Directions
In the entries below, find each line with the string "horas" and copy it.

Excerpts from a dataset

########################################

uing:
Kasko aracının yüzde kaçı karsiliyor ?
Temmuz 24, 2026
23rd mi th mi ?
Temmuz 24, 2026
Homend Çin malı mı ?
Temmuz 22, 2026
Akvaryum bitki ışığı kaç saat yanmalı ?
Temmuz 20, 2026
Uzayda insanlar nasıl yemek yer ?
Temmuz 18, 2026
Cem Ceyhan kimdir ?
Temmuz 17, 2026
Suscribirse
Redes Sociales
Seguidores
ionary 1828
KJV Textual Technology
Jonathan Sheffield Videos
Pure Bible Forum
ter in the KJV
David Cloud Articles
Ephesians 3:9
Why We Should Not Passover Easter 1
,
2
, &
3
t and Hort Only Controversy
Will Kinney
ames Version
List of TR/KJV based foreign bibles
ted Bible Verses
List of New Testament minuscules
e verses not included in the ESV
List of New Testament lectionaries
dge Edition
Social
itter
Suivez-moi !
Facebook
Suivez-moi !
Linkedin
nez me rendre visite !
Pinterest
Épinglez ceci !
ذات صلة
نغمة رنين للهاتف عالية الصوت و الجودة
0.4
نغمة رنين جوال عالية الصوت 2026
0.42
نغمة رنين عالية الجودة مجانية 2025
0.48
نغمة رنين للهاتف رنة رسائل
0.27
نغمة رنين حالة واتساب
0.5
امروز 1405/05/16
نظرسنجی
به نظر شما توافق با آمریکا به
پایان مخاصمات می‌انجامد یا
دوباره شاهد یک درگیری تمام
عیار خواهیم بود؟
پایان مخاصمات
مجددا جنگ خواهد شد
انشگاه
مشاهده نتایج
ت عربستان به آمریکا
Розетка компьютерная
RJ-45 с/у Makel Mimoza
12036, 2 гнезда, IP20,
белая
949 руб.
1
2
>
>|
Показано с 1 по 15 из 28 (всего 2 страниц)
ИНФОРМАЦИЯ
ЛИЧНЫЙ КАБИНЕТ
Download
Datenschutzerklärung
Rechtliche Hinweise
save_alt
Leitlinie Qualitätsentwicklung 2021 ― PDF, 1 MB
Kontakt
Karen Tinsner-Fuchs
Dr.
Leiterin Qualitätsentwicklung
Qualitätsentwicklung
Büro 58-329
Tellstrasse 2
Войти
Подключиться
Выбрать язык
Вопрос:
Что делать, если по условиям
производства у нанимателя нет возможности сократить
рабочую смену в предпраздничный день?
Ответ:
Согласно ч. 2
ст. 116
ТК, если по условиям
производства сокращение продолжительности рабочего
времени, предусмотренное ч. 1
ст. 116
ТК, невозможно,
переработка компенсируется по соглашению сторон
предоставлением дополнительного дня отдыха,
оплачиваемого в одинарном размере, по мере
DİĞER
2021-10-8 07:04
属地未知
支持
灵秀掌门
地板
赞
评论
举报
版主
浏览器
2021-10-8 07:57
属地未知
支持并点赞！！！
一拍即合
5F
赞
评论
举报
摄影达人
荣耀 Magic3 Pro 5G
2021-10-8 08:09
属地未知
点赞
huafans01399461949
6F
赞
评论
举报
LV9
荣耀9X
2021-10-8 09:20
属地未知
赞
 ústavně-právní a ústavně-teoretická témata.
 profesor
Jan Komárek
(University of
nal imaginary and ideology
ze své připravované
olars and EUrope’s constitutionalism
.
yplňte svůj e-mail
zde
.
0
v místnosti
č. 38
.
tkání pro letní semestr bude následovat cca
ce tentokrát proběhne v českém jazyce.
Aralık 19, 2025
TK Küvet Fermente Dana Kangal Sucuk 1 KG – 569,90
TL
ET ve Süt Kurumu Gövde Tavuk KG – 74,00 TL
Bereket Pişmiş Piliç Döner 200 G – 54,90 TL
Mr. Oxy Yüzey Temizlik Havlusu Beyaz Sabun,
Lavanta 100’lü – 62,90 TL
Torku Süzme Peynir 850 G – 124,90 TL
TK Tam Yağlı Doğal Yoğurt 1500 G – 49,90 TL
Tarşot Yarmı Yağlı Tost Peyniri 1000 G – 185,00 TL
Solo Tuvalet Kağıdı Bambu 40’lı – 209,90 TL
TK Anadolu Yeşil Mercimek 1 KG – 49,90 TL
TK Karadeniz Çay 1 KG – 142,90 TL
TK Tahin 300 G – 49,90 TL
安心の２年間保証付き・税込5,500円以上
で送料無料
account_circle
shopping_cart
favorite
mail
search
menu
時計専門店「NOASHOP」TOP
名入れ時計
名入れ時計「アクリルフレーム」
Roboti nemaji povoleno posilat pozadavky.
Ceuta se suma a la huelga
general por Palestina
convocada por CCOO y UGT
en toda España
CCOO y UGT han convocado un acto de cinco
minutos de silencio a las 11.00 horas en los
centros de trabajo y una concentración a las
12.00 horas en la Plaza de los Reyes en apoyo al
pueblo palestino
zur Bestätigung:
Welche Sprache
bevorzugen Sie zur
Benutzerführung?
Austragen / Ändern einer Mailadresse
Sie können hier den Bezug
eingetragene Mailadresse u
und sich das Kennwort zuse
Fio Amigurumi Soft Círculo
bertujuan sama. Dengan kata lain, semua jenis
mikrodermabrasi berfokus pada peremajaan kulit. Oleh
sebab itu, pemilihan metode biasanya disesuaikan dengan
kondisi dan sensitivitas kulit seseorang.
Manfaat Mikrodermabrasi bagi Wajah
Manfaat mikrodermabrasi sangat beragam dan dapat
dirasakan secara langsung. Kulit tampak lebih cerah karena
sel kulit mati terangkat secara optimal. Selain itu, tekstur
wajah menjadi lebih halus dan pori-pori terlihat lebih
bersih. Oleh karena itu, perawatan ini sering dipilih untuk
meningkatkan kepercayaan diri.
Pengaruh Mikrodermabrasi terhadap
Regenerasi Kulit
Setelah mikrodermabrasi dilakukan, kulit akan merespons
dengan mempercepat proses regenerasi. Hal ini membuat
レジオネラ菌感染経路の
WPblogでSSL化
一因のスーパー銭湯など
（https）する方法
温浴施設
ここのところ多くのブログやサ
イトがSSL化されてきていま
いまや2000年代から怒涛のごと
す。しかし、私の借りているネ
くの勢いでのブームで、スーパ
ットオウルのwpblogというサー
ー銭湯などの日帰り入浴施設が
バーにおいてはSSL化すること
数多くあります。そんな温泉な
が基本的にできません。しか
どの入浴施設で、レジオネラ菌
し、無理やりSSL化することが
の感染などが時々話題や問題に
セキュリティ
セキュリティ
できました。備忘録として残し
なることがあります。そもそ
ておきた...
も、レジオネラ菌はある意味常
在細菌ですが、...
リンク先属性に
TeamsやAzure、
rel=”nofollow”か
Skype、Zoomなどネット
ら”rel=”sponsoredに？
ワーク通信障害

########################################

Problem solution
minutos de silencio a las 11.00 horas en los
12.00 horas en la Plaza de los Reyes en apoyo al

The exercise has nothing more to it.